= Peter Currell Brown =

British writer (born 1936)

Peter Currell Brown (born 1936) is a British author who penned the cult classic 1965 surrealist novel, Smallcreep's Day.

==Biography==
Brown was born in Colchester, Essex, England in 1936, and went to Colchester Royal Grammar School, which he left at fifteen. His first job working in a factory was the stimulus for Smallcreep's Day.
In 1960, Brown was one of a small group who sat down and blocked the entrance of the Atomic Energy Research Establishment at Foulness. He was sentenced to six months in jail when he refused to agree not to repeat the action. In the following year he was one of the "Eskimo Navy" which boarded Polaris submarines in kayaks, resisting the establishment of the base at Holy Loch. He was a member of the Committee of 100 founded by Bertrand Russell to organise mass non-violent resistance to nuclear war.
He married in 1962, and his first child was born later that year.

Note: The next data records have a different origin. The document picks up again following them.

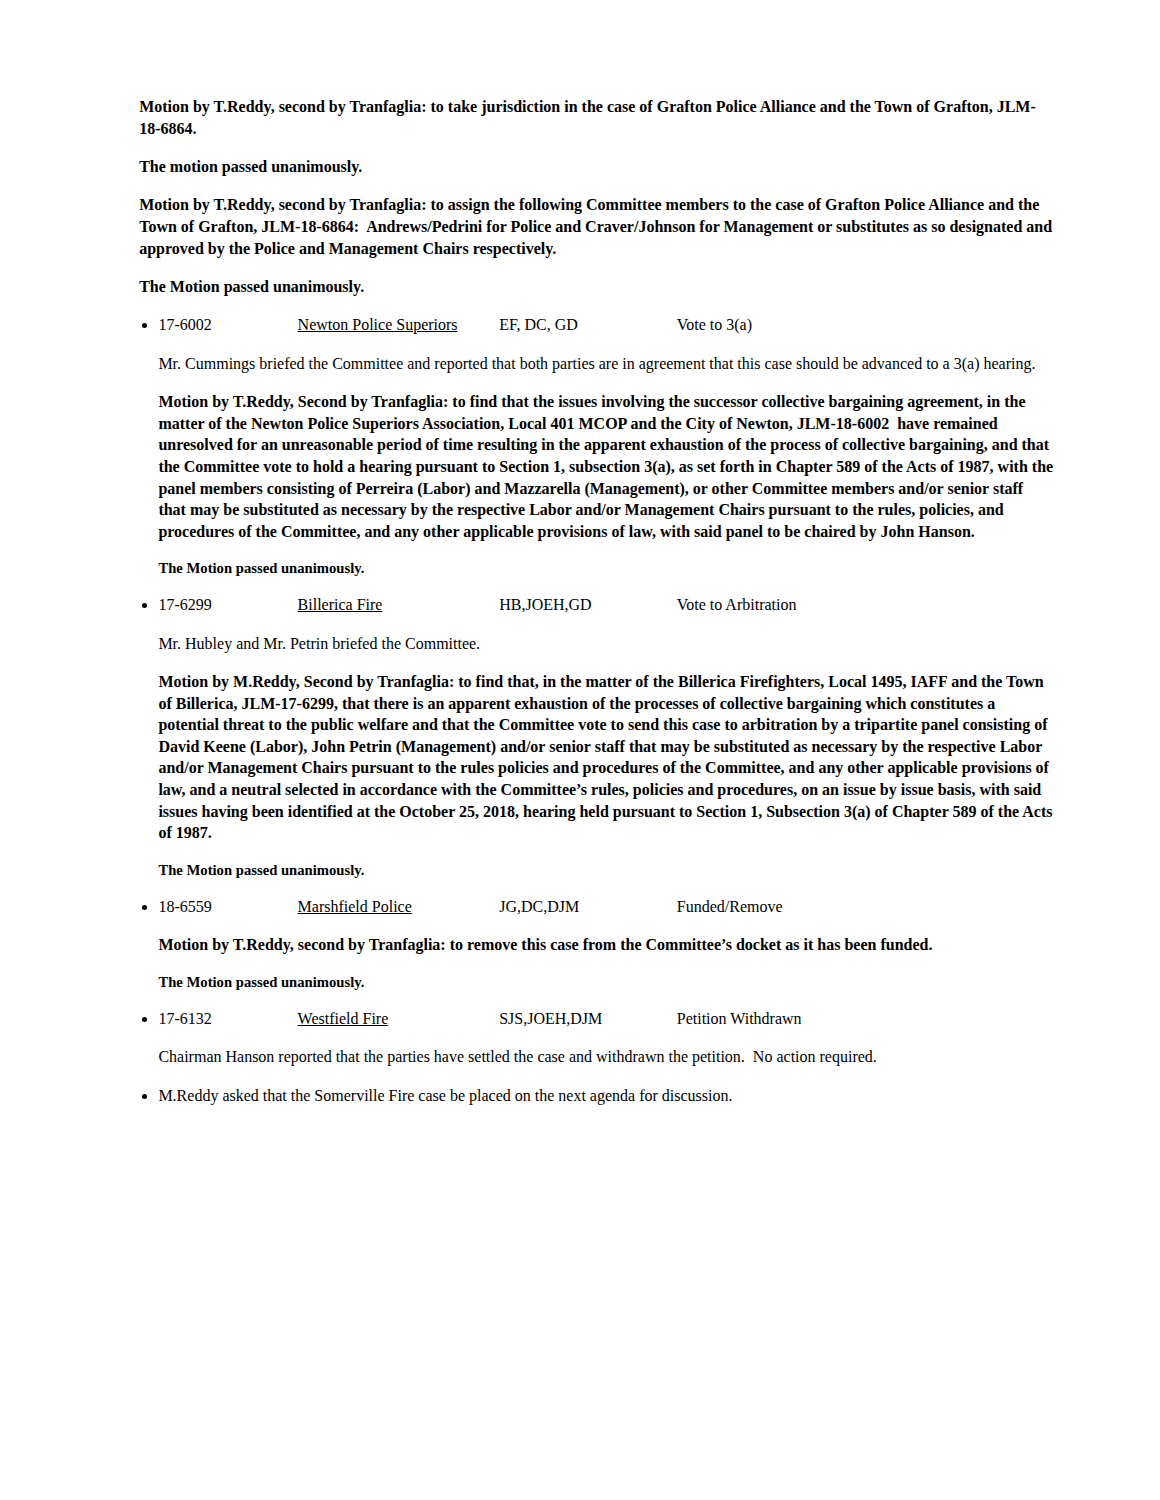Motion by T.Reddy, second by Tranfaglia: to take jurisdiction in the case of Grafton Police Alliance and the Town of Grafton, JLM-18-6864.
The motion passed unanimously.
Motion by T.Reddy, second by Tranfaglia: to assign the following Committee members to the case of Grafton Police Alliance and the Town of Grafton, JLM-18-6864: Andrews/Pedrini for Police and Craver/Johnson for Management or substitutes as so designated and approved by the Police and Management Chairs respectively.
The Motion passed unanimously.
17-6002 Newton Police Superiors EF, DC, GD Vote to 3(a)
Mr. Cummings briefed the Committee and reported that both parties are in agreement that this case should be advanced to a 3(a) hearing.
Motion by T.Reddy, Second by Tranfaglia: to find that the issues involving the successor collective bargaining agreement, in the matter of the Newton Police Superiors Association, Local 401 MCOP and the City of Newton, JLM-18-6002 have remained unresolved for an unreasonable period of time resulting in the apparent exhaustion of the process of collective bargaining, and that the Committee vote to hold a hearing pursuant to Section 1, subsection 3(a), as set forth in Chapter 589 of the Acts of 1987, with the panel members consisting of Perreira (Labor) and Mazzarella (Management), or other Committee members and/or senior staff that may be substituted as necessary by the respective Labor and/or Management Chairs pursuant to the rules, policies, and procedures of the Committee, and any other applicable provisions of law, with said panel to be chaired by John Hanson.
The Motion passed unanimously.
17-6299 Billerica Fire HB,JOEH,GD Vote to Arbitration
Mr. Hubley and Mr. Petrin briefed the Committee.
Motion by M.Reddy, Second by Tranfaglia: to find that, in the matter of the Billerica Firefighters, Local 1495, IAFF and the Town of Billerica, JLM-17-6299, that there is an apparent exhaustion of the processes of collective bargaining which constitutes a potential threat to the public welfare and that the Committee vote to send this case to arbitration by a tripartite panel consisting of David Keene (Labor), John Petrin (Management) and/or senior staff that may be substituted as necessary by the respective Labor and/or Management Chairs pursuant to the rules policies and procedures of the Committee, and any other applicable provisions of law, and a neutral selected in accordance with the Committee’s rules, policies and procedures, on an issue by issue basis, with said issues having been identified at the October 25, 2018, hearing held pursuant to Section 1, Subsection 3(a) of Chapter 589 of the Acts of 1987.
The Motion passed unanimously.
18-6559 Marshfield Police JG,DC,DJM Funded/Remove
Motion by T.Reddy, second by Tranfaglia: to remove this case from the Committee’s docket as it has been funded.
The Motion passed unanimously.
17-6132 Westfield Fire SJS,JOEH,DJM Petition Withdrawn
Chairman Hanson reported that the parties have settled the case and withdrawn the petition. No action required.
M.Reddy asked that the Somerville Fire case be placed on the next agenda for discussion.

The following year he moved to a small cottage in rural Gloucestershire, where he raised his four children. He worked at various jobs locally, including Dursley's main factory, Lister's and Peter Scott’s Wildfowl Trust in Slimbridge. In 1966 he set up a craft pottery he called The Snake Pottery in Cam. He later gave up employed work to concentrate on the pottery. In 1987 he separated from his wife and moved out of the cottage.

In 1980 Mike Rutherford released his first solo album named after and inspired by Smallcreep's Day.

Smallcreep's Day was republished in September 2008 by Pinter & Martin.